Recorded data:

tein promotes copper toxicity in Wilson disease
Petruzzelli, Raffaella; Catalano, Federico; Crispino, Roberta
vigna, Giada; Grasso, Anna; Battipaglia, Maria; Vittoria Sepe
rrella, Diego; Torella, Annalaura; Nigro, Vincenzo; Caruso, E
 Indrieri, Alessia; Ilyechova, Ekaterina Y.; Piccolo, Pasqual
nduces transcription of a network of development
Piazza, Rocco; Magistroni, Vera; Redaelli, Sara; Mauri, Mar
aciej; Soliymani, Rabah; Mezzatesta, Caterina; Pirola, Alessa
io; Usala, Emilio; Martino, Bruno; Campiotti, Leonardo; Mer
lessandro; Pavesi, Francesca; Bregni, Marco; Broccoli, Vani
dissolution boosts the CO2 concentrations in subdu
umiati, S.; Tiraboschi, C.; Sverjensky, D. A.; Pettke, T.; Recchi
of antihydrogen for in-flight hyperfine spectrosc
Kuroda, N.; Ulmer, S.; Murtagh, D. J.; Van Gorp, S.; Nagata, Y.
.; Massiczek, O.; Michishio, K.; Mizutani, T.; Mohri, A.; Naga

Directions for this task:
Please copy only the lines between the first line of the entries and the line with "of antihydrogen for", keeping those two end lines as well, exactly as written.

Answer box:
tein promotes copper toxicity in Wilson disease
Petruzzelli, Raffaella; Catalano, Federico; Crispino, Roberta
vigna, Giada; Grasso, Anna; Battipaglia, Maria; Vittoria Sepe
rrella, Diego; Torella, Annalaura; Nigro, Vincenzo; Caruso, E
 Indrieri, Alessia; Ilyechova, Ekaterina Y.; Piccolo, Pasqual
nduces transcription of a network of development
Piazza, Rocco; Magistroni, Vera; Redaelli, Sara; Mauri, Mar
aciej; Soliymani, Rabah; Mezzatesta, Caterina; Pirola, Alessa
io; Usala, Emilio; Martino, Bruno; Campiotti, Leonardo; Mer
lessandro; Pavesi, Francesca; Bregni, Marco; Broccoli, Vani
dissolution boosts the CO2 concentrations in subdu
umiati, S.; Tiraboschi, C.; Sverjensky, D. A.; Pettke, T.; Recchi
of antihydrogen for in-flight hyperfine spectrosc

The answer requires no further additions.